### [RECORDS FOR THE TASK]
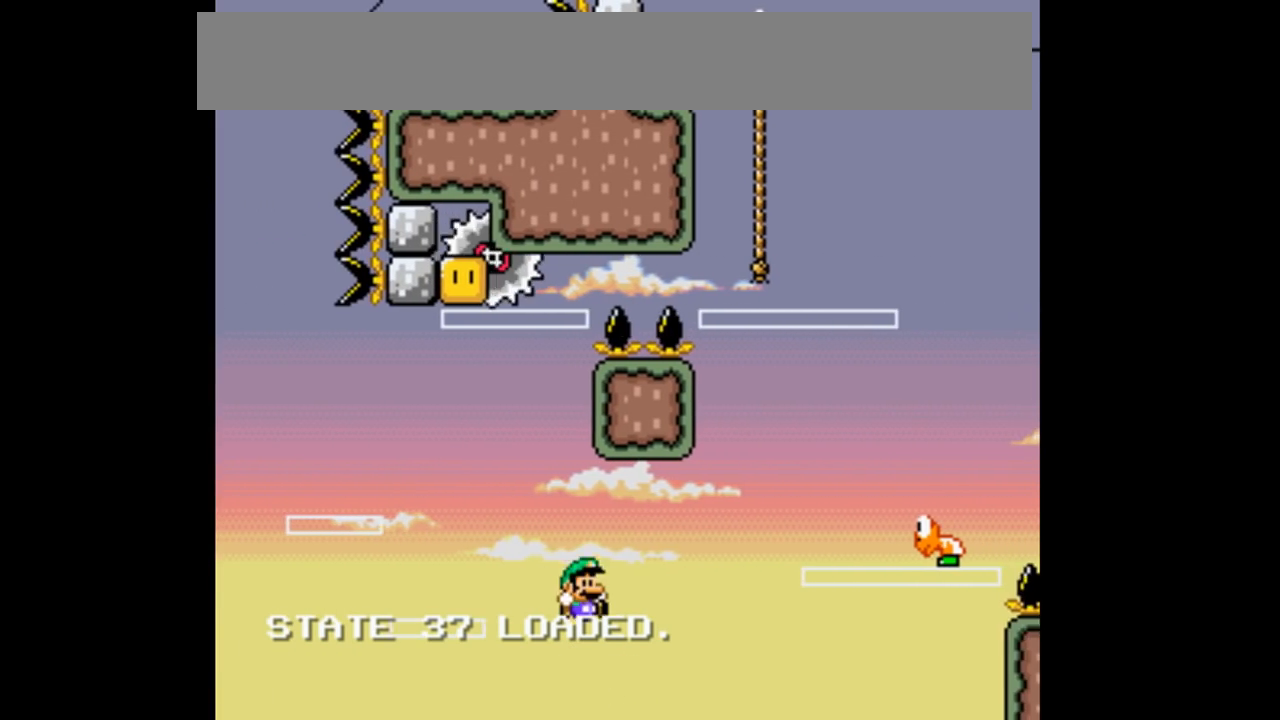
{"buttons": ["A", "B", "X", "Y", "DPAD_RIGHT"], "events": []}
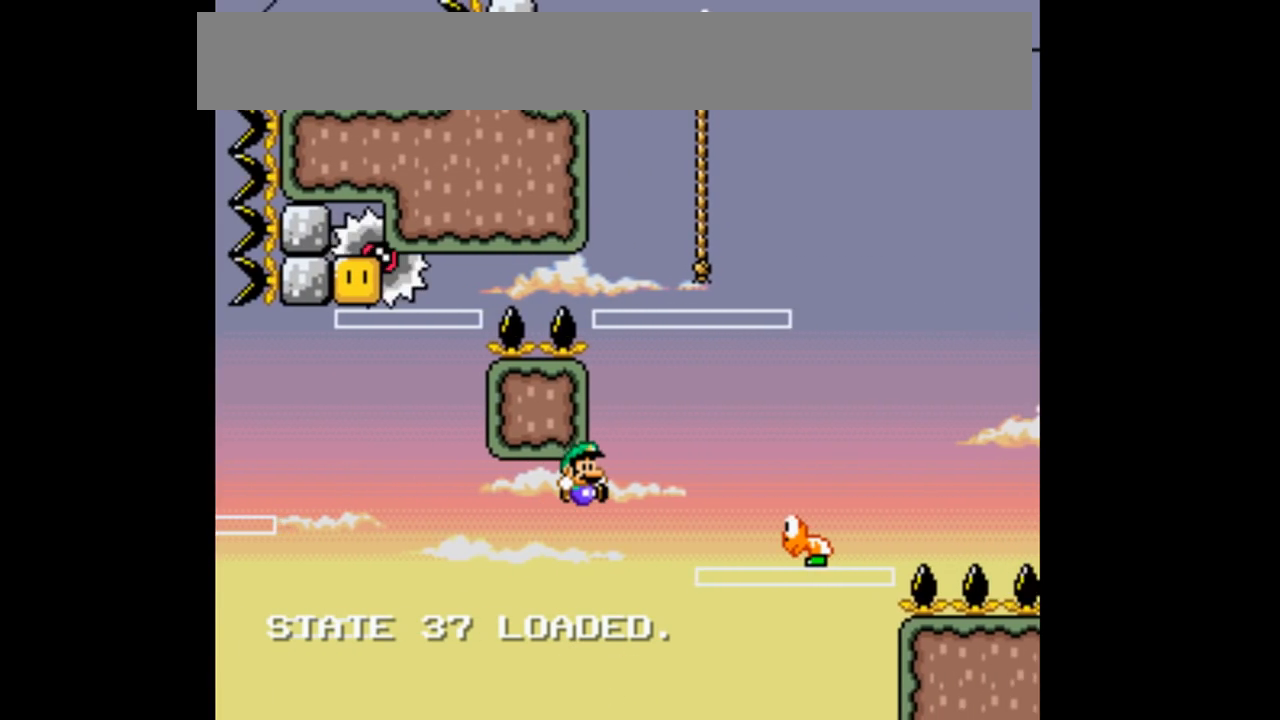
{"buttons": ["A", "B", "X", "Y", "DPAD_RIGHT"]}
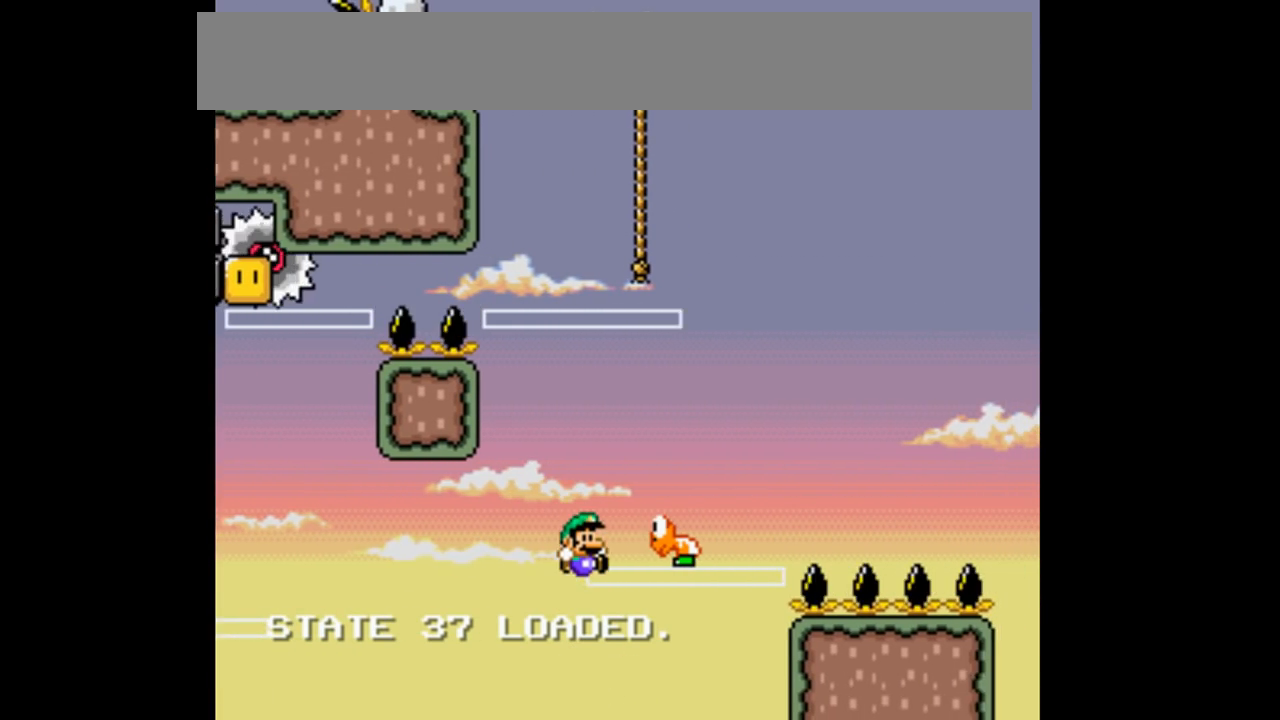
{"buttons": ["B", "X", "Y", "DPAD_RIGHT"], "events": [[367, "A", "up"]]}
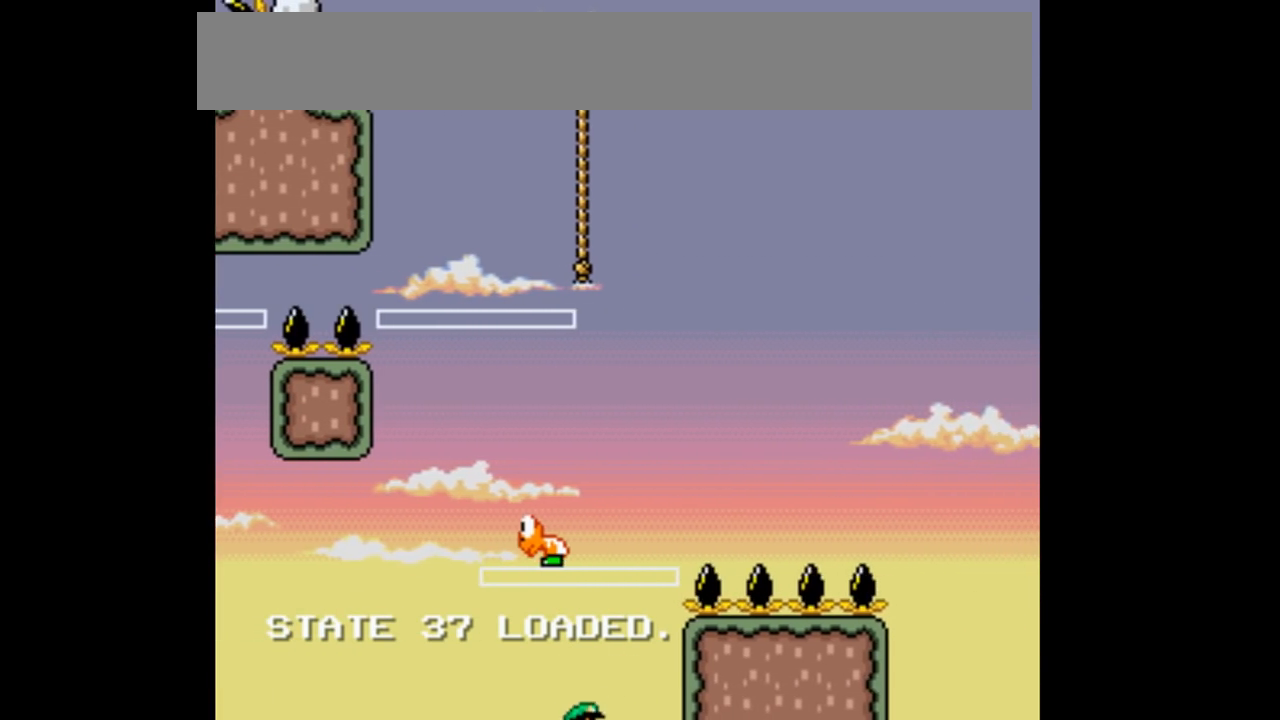
{"buttons": ["B", "Y", "DPAD_RIGHT"]}
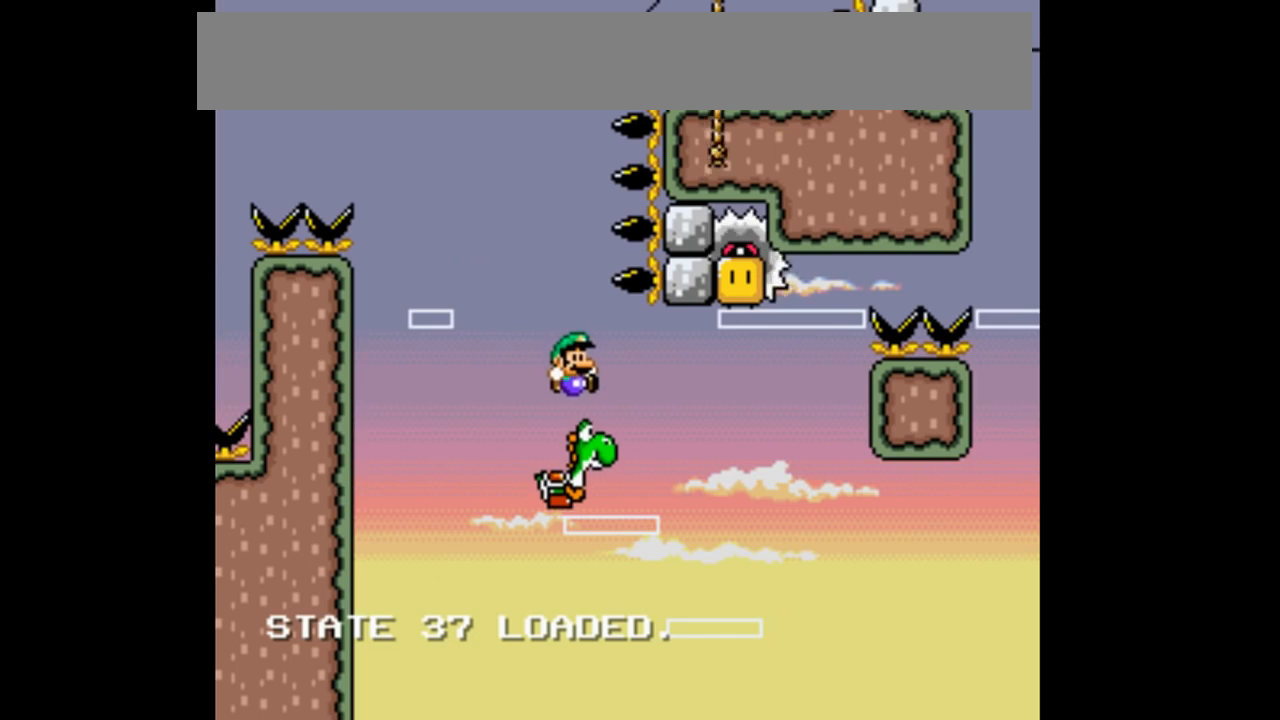
{"buttons": ["B", "X", "Y", "DPAD_RIGHT"], "events": [[500, "X", "down"]]}
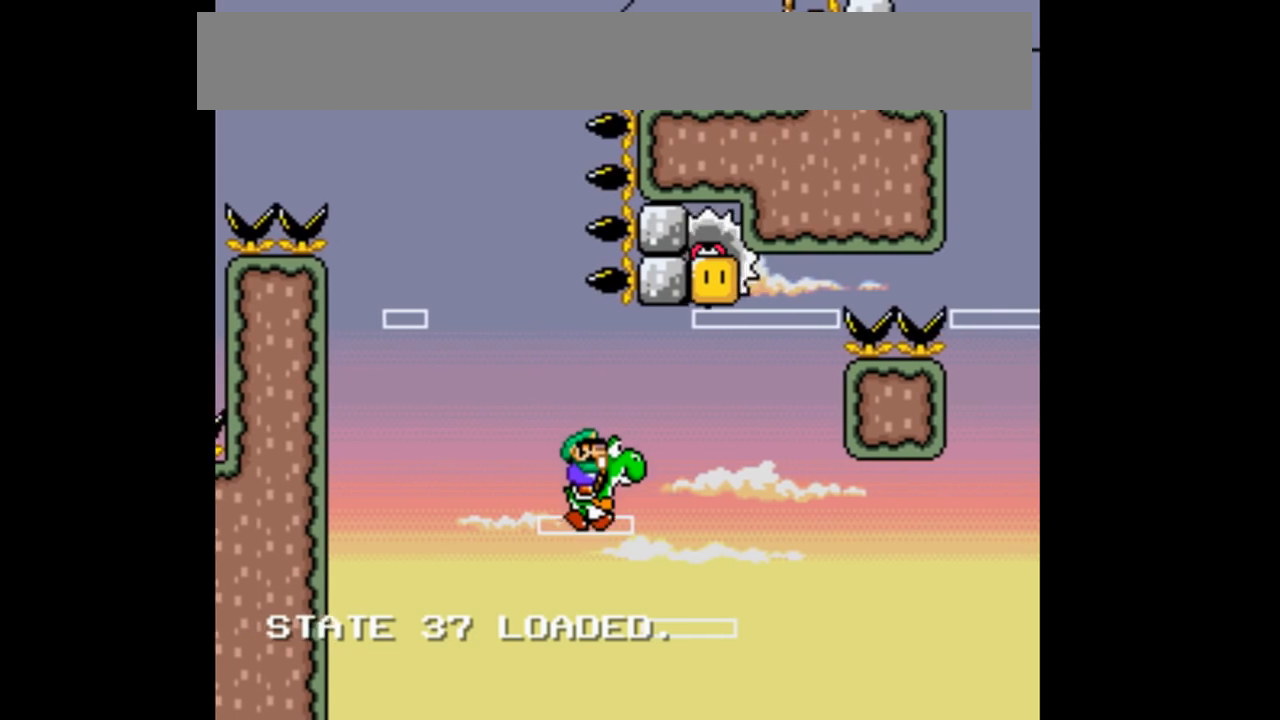
{"buttons": ["B", "Y", "DPAD_LEFT"], "events": [[33, "A", "down"], [233, "A", "up"], [267, "X", "up"], [433, "DPAD_RIGHT", "up"], [467, "DPAD_LEFT", "down"]]}
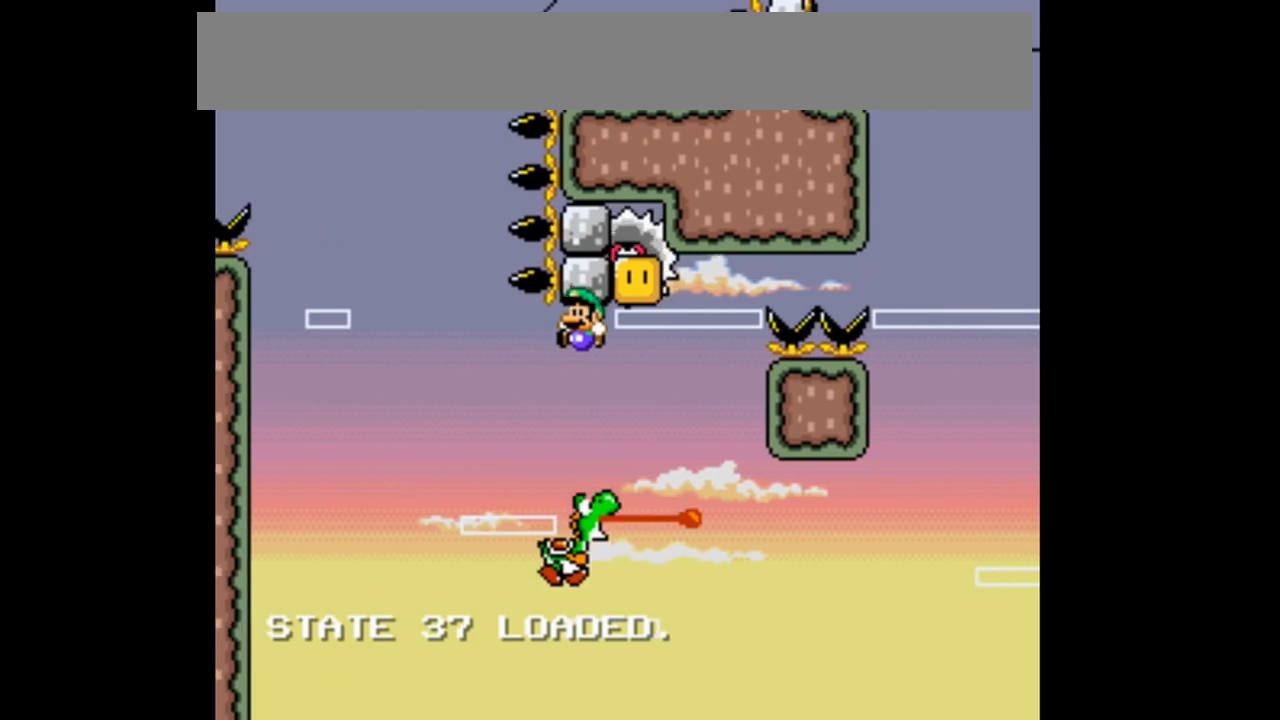
{"buttons": ["B", "Y", "DPAD_RIGHT"], "events": [[167, "DPAD_LEFT", "up"], [467, "DPAD_RIGHT", "down"]]}
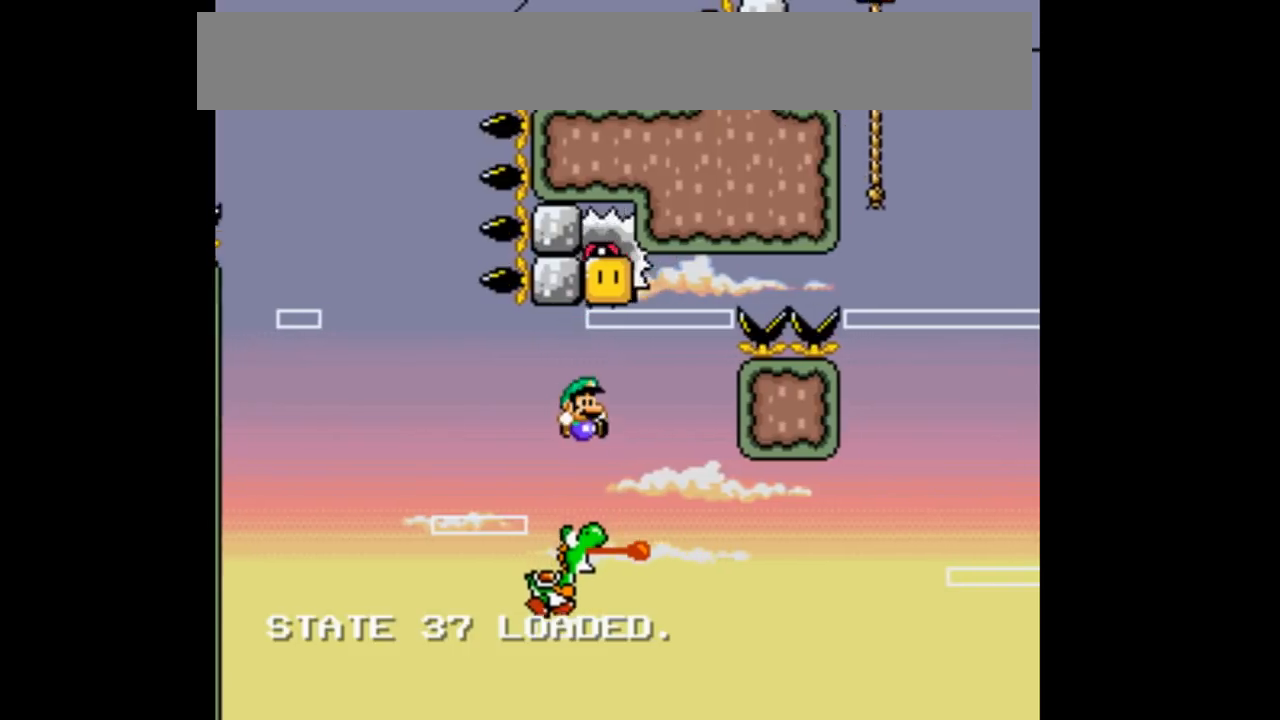
{"buttons": ["Y", "DPAD_RIGHT"], "events": [[133, "DPAD_RIGHT", "up"], [433, "B", "up"], [433, "DPAD_RIGHT", "down"]]}
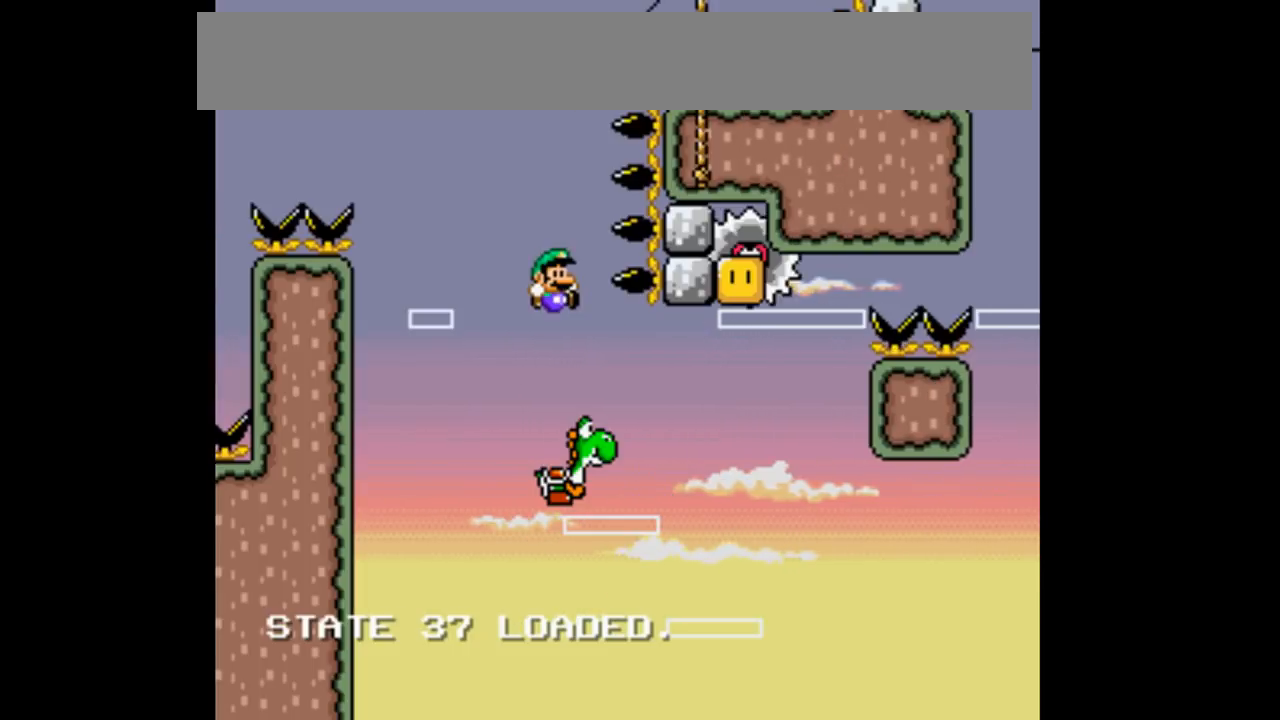
{"buttons": ["B", "Y", "DPAD_RIGHT"], "events": [[100, "B", "down"]]}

### [TASK OBJECTIVE]
Return every line from the entries above that includes the word "events".

### [RESPONSE FOR THIS EXERCISE]
{"buttons": ["A", "B", "X", "Y", "DPAD_RIGHT"], "events": []}
{"buttons": ["B", "X", "Y", "DPAD_RIGHT"], "events": [[367, "A", "up"]]}
{"buttons": ["B", "X", "Y", "DPAD_RIGHT"], "events": [[500, "X", "down"]]}
{"buttons": ["B", "Y", "DPAD_LEFT"], "events": [[33, "A", "down"], [233, "A", "up"], [267, "X", "up"], [433, "DPAD_RIGHT", "up"], [467, "DPAD_LEFT", "down"]]}
{"buttons": ["B", "Y", "DPAD_RIGHT"], "events": [[167, "DPAD_LEFT", "up"], [467, "DPAD_RIGHT", "down"]]}
{"buttons": ["Y", "DPAD_RIGHT"], "events": [[133, "DPAD_RIGHT", "up"], [433, "B", "up"], [433, "DPAD_RIGHT", "down"]]}
{"buttons": ["B", "Y", "DPAD_RIGHT"], "events": [[100, "B", "down"]]}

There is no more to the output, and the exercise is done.